The sub sector has grown in the last 20 years and has overtaken coffee to become the second most important foreign exchange earner in the agricultural sector after tea.
The sub sector has continued to attract and create employment on farms and related agro-industries, hence improving rural incomes.
The total volume of fresh horticultural exports increased by 8.4 per cent from 220.2 thousand tonnes in 2014 to 238.7 thousand tonnes in 2015. The increase may be explained by exports of fresh fruit which rose by 31.6 per cent to 46.2 thousand tonnes. Cut flower exports recorded a decelerated growth of 7.0 per cent in volume during the period under review compared to the 8.7 per cent growth recorded in 2014. Earnings from cut flowers, mainly exported to the European Union through the Netherlands, have maintained an upward trend since 2013 increasing by 5.0 per cent to KSh 62.9 billion in 2015. The volume of vegetable exports declined for the second year running partly due to delays in signing the Economic Partnership Agreement and stringent checks for pesticide levels. However, vegetable export earnings increased from KSh 18.8 billion in 2014 to KSh 20.9 billion in 2015.

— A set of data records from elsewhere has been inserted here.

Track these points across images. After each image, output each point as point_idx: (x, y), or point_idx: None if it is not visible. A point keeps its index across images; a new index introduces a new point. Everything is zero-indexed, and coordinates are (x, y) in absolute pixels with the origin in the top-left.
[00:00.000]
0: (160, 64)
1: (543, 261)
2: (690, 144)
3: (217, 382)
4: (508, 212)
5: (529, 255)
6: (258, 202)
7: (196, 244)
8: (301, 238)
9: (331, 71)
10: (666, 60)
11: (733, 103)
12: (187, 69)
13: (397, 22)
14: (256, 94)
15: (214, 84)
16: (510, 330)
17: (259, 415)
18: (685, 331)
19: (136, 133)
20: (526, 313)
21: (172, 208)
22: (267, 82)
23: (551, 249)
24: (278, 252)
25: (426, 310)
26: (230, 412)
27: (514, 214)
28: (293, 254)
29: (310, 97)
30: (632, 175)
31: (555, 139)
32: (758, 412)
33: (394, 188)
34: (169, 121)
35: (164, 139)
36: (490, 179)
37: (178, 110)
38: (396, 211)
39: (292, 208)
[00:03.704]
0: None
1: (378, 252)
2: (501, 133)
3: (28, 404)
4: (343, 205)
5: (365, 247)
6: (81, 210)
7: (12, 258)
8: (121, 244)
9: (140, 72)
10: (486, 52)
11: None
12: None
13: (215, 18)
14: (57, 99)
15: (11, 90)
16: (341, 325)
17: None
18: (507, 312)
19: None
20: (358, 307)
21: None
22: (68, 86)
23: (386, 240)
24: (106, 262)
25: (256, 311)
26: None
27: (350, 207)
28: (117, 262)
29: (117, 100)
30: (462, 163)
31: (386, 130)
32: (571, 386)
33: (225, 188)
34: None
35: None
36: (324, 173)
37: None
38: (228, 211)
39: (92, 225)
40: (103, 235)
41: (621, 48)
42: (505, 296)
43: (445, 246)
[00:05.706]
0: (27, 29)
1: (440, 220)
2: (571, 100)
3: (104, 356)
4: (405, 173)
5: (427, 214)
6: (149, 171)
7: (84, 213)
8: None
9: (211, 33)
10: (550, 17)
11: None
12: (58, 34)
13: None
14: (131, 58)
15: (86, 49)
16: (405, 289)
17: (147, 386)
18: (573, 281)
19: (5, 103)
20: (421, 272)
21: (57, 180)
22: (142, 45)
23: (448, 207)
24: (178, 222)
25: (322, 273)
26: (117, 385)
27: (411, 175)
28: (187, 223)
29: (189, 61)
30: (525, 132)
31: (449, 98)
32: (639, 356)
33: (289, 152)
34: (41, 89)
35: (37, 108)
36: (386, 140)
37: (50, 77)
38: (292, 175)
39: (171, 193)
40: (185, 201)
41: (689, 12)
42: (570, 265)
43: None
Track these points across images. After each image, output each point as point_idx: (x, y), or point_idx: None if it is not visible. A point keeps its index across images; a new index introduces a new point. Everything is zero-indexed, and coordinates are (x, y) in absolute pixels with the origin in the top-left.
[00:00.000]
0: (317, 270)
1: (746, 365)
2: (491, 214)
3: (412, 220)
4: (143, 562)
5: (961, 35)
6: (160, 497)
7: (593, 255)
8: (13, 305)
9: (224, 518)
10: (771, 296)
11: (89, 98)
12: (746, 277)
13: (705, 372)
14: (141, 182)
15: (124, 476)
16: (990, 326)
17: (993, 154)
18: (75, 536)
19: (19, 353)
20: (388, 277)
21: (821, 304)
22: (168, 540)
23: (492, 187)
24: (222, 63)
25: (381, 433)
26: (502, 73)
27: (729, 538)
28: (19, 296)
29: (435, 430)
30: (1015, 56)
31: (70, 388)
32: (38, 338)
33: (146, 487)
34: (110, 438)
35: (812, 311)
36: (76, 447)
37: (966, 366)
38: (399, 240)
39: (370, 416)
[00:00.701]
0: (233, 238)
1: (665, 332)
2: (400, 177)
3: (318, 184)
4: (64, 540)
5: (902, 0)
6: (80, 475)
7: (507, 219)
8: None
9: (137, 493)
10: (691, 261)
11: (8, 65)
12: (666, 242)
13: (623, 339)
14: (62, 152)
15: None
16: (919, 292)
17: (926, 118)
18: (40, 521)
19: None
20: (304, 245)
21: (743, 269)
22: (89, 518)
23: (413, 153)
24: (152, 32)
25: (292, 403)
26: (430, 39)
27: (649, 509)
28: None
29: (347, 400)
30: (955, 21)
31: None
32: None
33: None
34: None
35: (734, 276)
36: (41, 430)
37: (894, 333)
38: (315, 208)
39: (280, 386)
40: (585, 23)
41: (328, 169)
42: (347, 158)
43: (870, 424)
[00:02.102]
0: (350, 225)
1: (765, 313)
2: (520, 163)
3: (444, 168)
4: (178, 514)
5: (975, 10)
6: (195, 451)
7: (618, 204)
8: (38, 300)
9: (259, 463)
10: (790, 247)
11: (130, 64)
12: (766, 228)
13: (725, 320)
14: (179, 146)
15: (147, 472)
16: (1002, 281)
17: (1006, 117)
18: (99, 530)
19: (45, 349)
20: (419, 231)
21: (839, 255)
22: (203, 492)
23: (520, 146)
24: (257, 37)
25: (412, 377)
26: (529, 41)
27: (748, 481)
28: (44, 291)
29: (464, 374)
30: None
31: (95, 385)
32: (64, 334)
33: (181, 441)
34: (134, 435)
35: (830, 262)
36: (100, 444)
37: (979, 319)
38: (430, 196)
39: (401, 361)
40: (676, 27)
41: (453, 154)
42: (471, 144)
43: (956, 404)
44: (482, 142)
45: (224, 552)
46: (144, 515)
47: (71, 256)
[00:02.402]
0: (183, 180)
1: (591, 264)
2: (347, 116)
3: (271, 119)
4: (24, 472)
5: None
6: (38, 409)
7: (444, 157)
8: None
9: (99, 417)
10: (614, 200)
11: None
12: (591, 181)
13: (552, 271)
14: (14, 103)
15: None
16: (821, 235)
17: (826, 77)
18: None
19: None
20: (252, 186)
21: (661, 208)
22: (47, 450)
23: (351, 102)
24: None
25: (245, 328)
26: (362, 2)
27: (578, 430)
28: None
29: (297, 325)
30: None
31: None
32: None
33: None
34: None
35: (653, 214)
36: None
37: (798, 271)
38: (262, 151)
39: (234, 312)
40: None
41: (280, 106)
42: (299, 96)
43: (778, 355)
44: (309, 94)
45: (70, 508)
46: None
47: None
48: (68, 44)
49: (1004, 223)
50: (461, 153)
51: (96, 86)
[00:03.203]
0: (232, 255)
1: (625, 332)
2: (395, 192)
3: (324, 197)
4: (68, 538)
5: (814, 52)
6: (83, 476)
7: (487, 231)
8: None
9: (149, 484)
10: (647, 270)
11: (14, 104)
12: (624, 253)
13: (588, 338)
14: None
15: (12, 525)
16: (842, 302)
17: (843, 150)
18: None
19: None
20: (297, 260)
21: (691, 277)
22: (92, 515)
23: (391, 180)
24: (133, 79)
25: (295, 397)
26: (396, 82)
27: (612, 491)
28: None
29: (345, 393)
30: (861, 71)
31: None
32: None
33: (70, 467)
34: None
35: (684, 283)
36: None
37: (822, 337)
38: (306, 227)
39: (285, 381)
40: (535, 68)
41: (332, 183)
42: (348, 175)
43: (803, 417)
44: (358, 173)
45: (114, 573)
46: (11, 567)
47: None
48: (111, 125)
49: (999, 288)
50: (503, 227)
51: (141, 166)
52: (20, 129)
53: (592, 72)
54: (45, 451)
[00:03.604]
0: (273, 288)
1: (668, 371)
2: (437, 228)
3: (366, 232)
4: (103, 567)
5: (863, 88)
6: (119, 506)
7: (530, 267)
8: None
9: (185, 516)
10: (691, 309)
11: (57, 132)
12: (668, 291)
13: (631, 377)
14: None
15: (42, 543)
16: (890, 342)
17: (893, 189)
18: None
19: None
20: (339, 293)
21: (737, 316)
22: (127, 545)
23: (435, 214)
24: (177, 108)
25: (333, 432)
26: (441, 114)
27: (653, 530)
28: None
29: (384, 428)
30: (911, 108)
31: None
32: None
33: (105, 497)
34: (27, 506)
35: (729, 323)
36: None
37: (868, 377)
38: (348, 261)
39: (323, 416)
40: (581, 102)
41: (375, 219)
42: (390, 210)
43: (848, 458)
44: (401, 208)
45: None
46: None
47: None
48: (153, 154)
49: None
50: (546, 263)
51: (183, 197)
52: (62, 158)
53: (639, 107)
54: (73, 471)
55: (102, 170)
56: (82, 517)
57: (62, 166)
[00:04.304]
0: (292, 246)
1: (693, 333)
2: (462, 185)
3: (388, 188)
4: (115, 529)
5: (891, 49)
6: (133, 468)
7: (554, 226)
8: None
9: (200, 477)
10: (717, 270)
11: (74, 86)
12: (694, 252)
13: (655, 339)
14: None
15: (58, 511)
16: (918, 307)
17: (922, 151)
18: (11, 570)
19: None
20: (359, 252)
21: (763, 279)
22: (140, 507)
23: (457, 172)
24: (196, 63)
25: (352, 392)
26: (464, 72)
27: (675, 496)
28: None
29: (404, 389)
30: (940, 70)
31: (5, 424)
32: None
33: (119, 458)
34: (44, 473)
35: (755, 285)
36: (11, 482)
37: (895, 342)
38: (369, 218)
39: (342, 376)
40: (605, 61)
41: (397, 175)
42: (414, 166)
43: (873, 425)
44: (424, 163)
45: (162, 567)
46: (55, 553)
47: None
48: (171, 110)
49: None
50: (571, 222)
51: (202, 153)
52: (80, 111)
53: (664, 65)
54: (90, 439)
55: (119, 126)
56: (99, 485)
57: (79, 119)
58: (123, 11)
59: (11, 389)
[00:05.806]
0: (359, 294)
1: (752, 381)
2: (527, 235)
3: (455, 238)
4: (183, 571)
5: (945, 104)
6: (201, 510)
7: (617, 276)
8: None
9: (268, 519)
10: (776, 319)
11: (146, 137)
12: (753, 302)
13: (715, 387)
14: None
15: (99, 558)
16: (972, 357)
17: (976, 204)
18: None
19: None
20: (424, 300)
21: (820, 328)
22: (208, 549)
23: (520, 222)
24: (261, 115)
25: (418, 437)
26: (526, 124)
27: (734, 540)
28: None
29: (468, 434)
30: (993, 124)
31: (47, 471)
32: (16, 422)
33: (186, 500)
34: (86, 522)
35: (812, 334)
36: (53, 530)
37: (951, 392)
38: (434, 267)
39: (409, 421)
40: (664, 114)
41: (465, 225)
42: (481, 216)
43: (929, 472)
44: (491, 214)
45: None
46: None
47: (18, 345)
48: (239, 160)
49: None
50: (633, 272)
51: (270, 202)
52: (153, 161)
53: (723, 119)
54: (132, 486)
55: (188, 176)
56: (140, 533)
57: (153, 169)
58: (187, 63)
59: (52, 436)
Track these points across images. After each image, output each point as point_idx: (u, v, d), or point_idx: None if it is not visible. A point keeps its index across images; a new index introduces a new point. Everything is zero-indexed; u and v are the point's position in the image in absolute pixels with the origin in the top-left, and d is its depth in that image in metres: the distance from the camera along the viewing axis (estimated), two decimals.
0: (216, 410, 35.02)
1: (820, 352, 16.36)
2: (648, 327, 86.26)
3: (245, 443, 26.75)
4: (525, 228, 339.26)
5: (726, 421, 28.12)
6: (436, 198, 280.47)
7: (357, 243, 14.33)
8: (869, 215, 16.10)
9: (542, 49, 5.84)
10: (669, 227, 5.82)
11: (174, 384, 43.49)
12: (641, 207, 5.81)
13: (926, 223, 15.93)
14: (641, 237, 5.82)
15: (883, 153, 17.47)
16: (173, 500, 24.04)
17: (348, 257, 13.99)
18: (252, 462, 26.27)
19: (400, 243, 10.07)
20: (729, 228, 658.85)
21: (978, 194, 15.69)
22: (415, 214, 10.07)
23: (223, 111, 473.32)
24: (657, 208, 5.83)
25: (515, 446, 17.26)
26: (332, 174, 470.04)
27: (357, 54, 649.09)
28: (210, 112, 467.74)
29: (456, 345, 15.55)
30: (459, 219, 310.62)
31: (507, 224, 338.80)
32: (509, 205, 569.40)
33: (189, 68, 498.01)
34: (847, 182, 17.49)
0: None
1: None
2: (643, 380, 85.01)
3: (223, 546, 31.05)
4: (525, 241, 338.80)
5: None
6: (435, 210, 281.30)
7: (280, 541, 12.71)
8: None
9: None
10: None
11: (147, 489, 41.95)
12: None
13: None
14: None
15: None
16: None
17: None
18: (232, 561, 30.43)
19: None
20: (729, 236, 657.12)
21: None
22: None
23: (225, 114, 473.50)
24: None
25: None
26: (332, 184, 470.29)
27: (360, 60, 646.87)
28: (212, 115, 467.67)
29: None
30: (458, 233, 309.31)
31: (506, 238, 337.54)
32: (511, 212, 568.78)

Due to the diversity of the agro-ecological zones, a wide variety of horticultural products is grown in Kenya, key among them being:
Cut flowers and cut foliage: e.g. roses, carnations, statice, alstroemeria, tuberose, arabicums, eryngiums etc.
Tropical Fruits: namely, mangoes, pineapples, passion fruits, avocados, bananas, strawberries, tamarillo etc.
Vegetables: such as french beans, brinjals, capsicums, cucumber, asparagus, chilies, courgettes, cauliflower, baby corn etc.
A wide range of Asian or oriental vegetables e.g. okra, bittergourd etc.
World class standards of production are observed and the boards have codes of conduct for their members to regulate production practices to ensure proper use of the chemical to safeguard the consumer, the environment and the health of the workers.